NJ: Robin really highlighted some of the same items we have been hearing so Medicaid is very effective at controlling costs actually cost growth trends in Medicaid remains in the single digits and grows at a slower rate than Medicare and commercial insurance. Budget pressures within Medicaid still play a significant role in the viability of the health care sector and the health of state budgets. And so, we know for certain that in the next few years Medicaid programs will continue to grabble with budget pressures including one the unwinding and the COVID 19 pandemic. Two, the rise of high-cost drugs. Three, the cost and demographic changes contributing to the rising need for long term services and supports. Four, health care workforce shortages contributing to higher reimbursement rates and finally investing in state IT systems to be more efficient, effective and nimble. Now looming over all of that is the uncertainty associated with recent congressional dynamics and what it means for state budgets and state spending on Medicaid.

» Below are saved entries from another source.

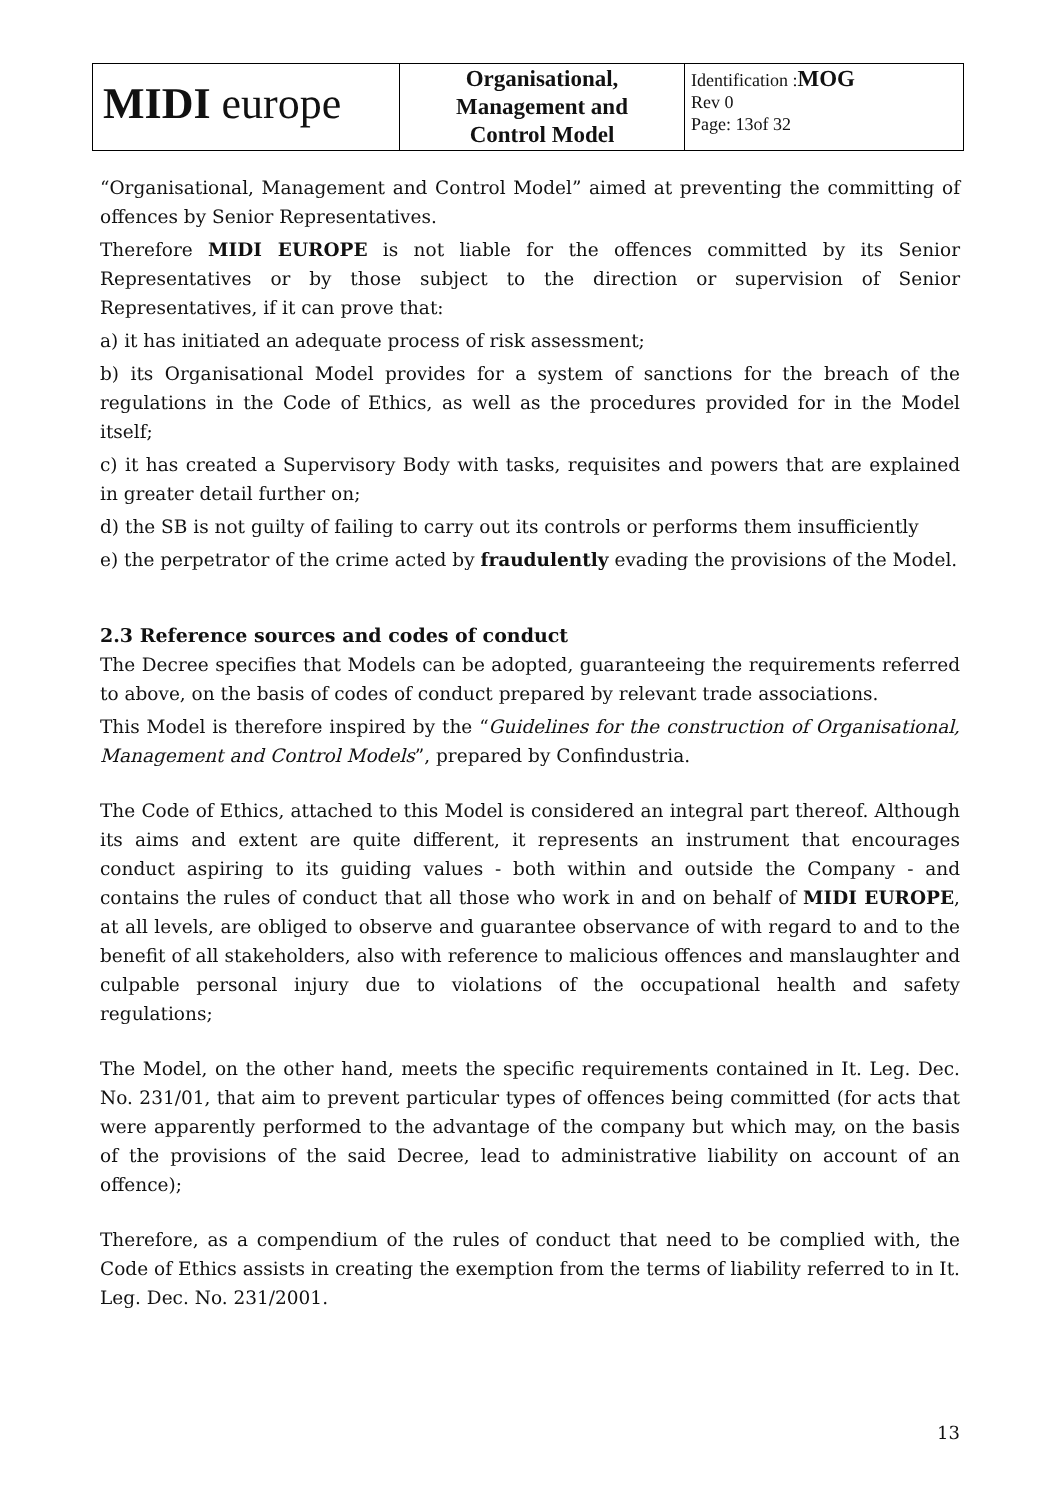| MIDI europe | Organisational, Management and Control Model | Identification : MOG Rev 0 Page: 13of 32 |
“Organisational, Management and Control Model” aimed at preventing the committing of offences by Senior Representatives.
Therefore MIDI EUROPE is not liable for the offences committed by its Senior Representatives or by those subject to the direction or supervision of Senior Representatives, if it can prove that:
a) it has initiated an adequate process of risk assessment;
b) its Organisational Model provides for a system of sanctions for the breach of the regulations in the Code of Ethics, as well as the procedures provided for in the Model itself;
c) it has created a Supervisory Body with tasks, requisites and powers that are explained in greater detail further on;
d) the SB is not guilty of failing to carry out its controls or performs them insufficiently
e) the perpetrator of the crime acted by fraudulently evading the provisions of the Model.
2.3 Reference sources and codes of conduct
The Decree specifies that Models can be adopted, guaranteeing the requirements referred to above, on the basis of codes of conduct prepared by relevant trade associations.
This Model is therefore inspired by the “Guidelines for the construction of Organisational, Management and Control Models”, prepared by Confindustria.
The Code of Ethics, attached to this Model is considered an integral part thereof. Although its aims and extent are quite different, it represents an instrument that encourages conduct aspiring to its guiding values - both within and outside the Company - and contains the rules of conduct that all those who work in and on behalf of MIDI EUROPE, at all levels, are obliged to observe and guarantee observance of with regard to and to the benefit of all stakeholders, also with reference to malicious offences and manslaughter and culpable personal injury due to violations of the occupational health and safety regulations;
The Model, on the other hand, meets the specific requirements contained in It. Leg. Dec. No. 231/01, that aim to prevent particular types of offences being committed (for acts that were apparently performed to the advantage of the company but which may, on the basis of the provisions of the said Decree, lead to administrative liability on account of an offence);
Therefore, as a compendium of the rules of conduct that need to be complied with, the Code of Ethics assists in creating the exemption from the terms of liability referred to in It. Leg. Dec. No. 231/2001.
13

Ed: Well, I want to thank both of you for filling us in not only on your perspective on this, but I know that you both have talked with people out in the states surveying and talking with finance officials and I think that’s really helpful for legislators and legislative staff to hear. I think we’ve given them a lot of good information in this podcast, but I have a feeling we will be back talking about Medicaid a little bit later this year when things develop in terms of the state/federal relationship. So, thank you again both for your information and your expertise and sharing with us. Take care.
AC: Thanks.
KC: Thank you.
Ed: I’ve been talking with Kathryn Costanza from NCSL, Akeiisa Coleman from the Commonwealth Fund, Robin Rudowitz from KFF and Neda Jasemi from the National Association of Medicaid Directors about Medicaid in the post COVID year. Thanks for listening.